● Study text:
=== Begin Enclosure ===

The releases will follow the timeline of Exchange 2010, which entered public beta this week. More hosted security services will be coming but Leland declined to elaborate.

Microsoft also will finally release on Thursday a new, public beta version of its Stirling security suite, which is the next generation of the Forefront software.

The initial beta version of Stirling was released a year ago and was supposed to be refreshed by the end of 2008. It will include client, server, and application security technology and offer a single management console.

Stirling components will come in staggered releases starting later this year with Forefront Security for Exchange and Threat Management and continuing through the first half of 2010, Leland said.

The company also is changing the name of its Identity Lifecycle Manager product to Forefront Identity Manager and plans to offer a new set of technologies, code-named Geneva, for helping corporations improve the security of software and services, Microsoft said.

=== End Enclosure ===

● Task item: Reproduce the piece on Microsoft's security releases from "Stirling components will" up to and including "services, Microsoft said.". The material after this point comes from a separate source.

● Data segment:

=== Begin Enclosure ===

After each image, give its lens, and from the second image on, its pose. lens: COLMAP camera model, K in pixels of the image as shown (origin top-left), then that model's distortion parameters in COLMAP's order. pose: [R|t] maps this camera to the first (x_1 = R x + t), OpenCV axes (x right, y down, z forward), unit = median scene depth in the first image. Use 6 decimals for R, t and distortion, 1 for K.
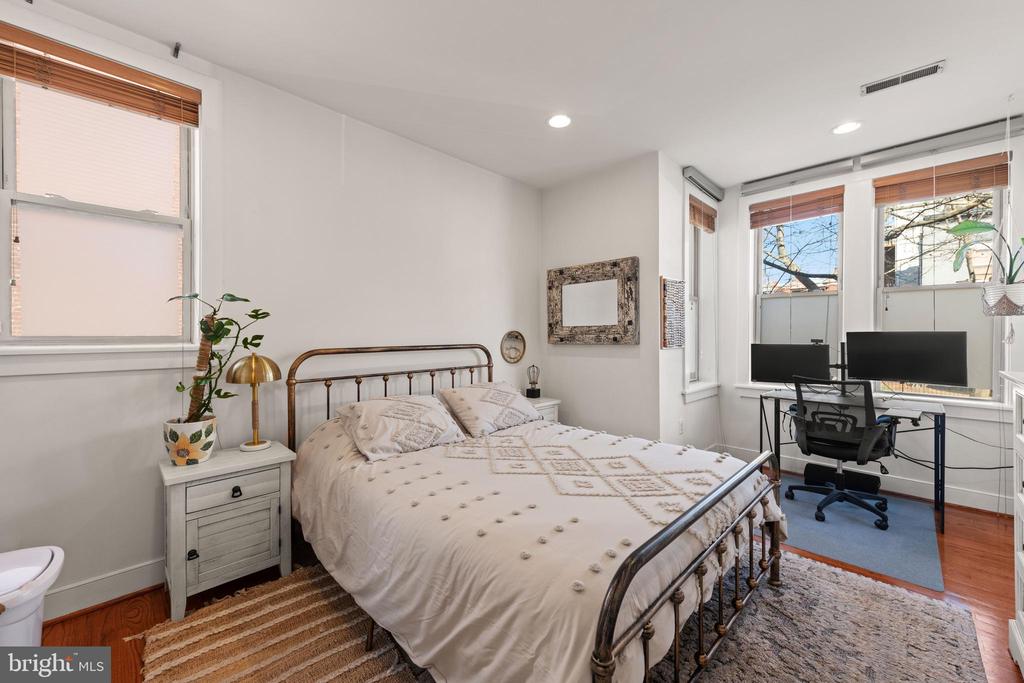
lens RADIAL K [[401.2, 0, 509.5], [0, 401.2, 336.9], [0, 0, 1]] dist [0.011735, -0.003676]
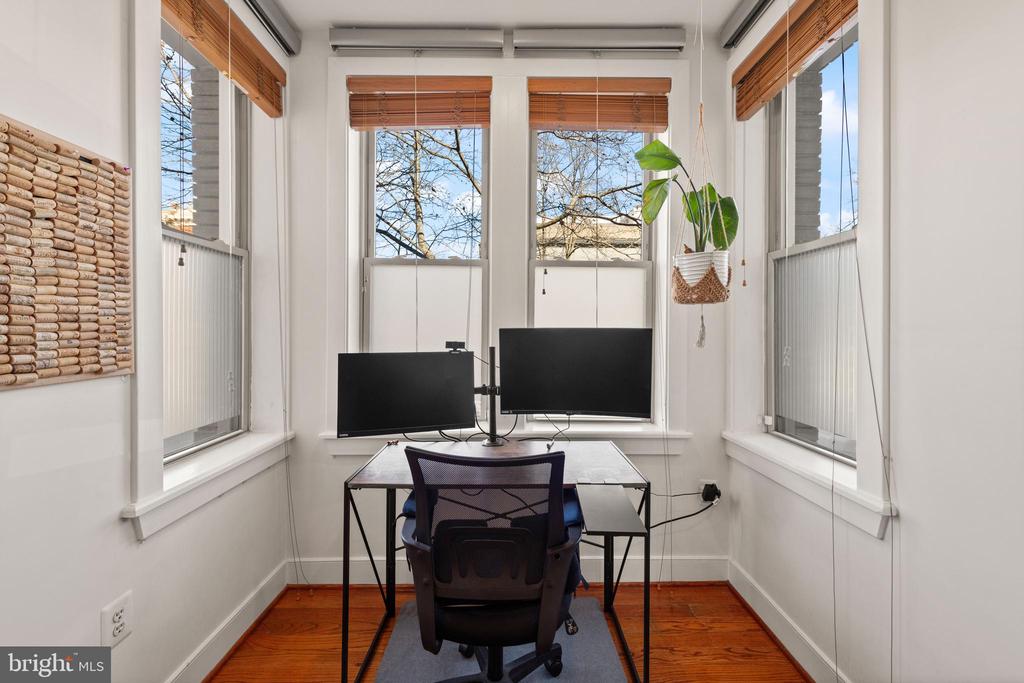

=== End Enclosure ===

● Exercise answer:
Stirling components will come in staggered releases starting later this year with Forefront Security for Exchange and Threat Management and continuing through the first half of 2010, Leland said.

The company also is changing the name of its Identity Lifecycle Manager product to Forefront Identity Manager and plans to offer a new set of technologies, code-named Geneva, for helping corporations improve the security of software and services, Microsoft said.